Suivi des compteurs d'heures et remise à zéro si non pris dans les délais impartis
Les compteurs d’heures permettent actuellement une récupération selon les modalités de prise suivantes :
Repos Compensateur : à prendre sous 6 mois (dérogation acceptée 1 an)
Récupération Jour Férié : à prendre sous 1 mois (dérogation acceptée 6 mois)
Récupération Nuit : à prendre sous 1 mois (dérogation acceptée 6 mois)
Il est convenu qu’à compter du 01/07/2025, ces compteurs seront suivis par les managers de service et remis à zéro si leur prise ne s’effectue pas dans les délais accordés. Toute demande exceptionnelle devra faire l’objet d’une demande écrite du salarié à la Direction qui statuera sur la décision à rendre.
Possibilité d'alimenter son CET 1 fois par trimestre
A compter du 01/01/2026, il est convenu que l’alimentation du CET pourra s’effectuer une fois par trimestre (applicable le dernier mois du trimestre en cours).
Il est rappelé que l’ouverture d’un CET reste possible du 1er au 30 avril de chaque année sous réserve de respecter les conditions d’ouverture.
Les autres modalités, liées à l’accord signé le 01/01/2024 portant sur la mise en place d’un Compte Epargne Temps, restent inchangées.
Article 3 : Durée et application de l’accord.
Le présent accord est conclu pour une durée indéterminée.
Il pourra être dénoncé à tout moment par les parties signataires, moyennant un préavis de 3 mois. La dénonciation sera notifiée par écrit aux autres signataires et donnera lieu aux formalités de dépôt conformément à l’article 2231-6 du code du travail.
Article 4 : Révision de l’accord.
Cet accord pourra être révisé ou modifié par avenant signé par la direction et les délégués syndicaux. Toute modification du présent accord donnera lieu à l’établissement d’un avenant qui sera soumis aux mêmes formalités de publication et de dépôt que celle donnant lieu à la signature du présent accord.

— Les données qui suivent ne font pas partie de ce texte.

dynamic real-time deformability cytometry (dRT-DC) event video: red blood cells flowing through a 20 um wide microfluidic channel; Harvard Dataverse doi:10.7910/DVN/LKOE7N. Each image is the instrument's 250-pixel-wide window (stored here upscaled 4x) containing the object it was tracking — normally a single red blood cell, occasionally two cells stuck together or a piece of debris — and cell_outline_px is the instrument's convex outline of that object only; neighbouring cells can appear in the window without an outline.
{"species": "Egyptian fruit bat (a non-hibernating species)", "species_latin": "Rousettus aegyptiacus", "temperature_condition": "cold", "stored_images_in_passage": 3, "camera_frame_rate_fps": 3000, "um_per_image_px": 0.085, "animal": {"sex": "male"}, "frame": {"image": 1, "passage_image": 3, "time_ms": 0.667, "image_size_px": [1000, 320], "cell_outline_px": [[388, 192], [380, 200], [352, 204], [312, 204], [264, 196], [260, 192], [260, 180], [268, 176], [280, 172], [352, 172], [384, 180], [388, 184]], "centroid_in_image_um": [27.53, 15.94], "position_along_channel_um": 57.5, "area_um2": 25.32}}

Article 5 : Dépôt et Publicité.
Le présent accord a été négocié dans le cadre de la négociation annuelle obligatoire de l’année 2025. Conformément à l’article L. 2231-5 du code du travail, le texte du présent accord est notifié à l'ensemble des organisations syndicales représentatives dans l'entreprise.
Cet accord sera déposé sur la plateforme nationale « TéléAccords » du ministère du travail par le représentant légal de l'entreprise, ainsi qu'au greffe du conseil de prud'hommes.
Le procès-verbal donnera lieu à affichage sur l’ensemble des sites de l’entreprise.
Le présent accord pourra être dénoncé par l’une ou l’autre des parties signataires ou adhérentes après préavis de 3 mois, par lettre recommandée avec accusé de réception et selon les modalités suivantes :
La dénonciation doit être notifiée par son auteur aux autres signataires de l’accord ;
La dénonciation doit être déposée sur la plateforme nationale « TéléAccords » du ministère du travail.
Le présent accord pourra faire l’objet d’une révision dans le cadre des dispositions légales.
Un exemplaire du présent accord est mis à la disposition des salariés, au service ressources humaines.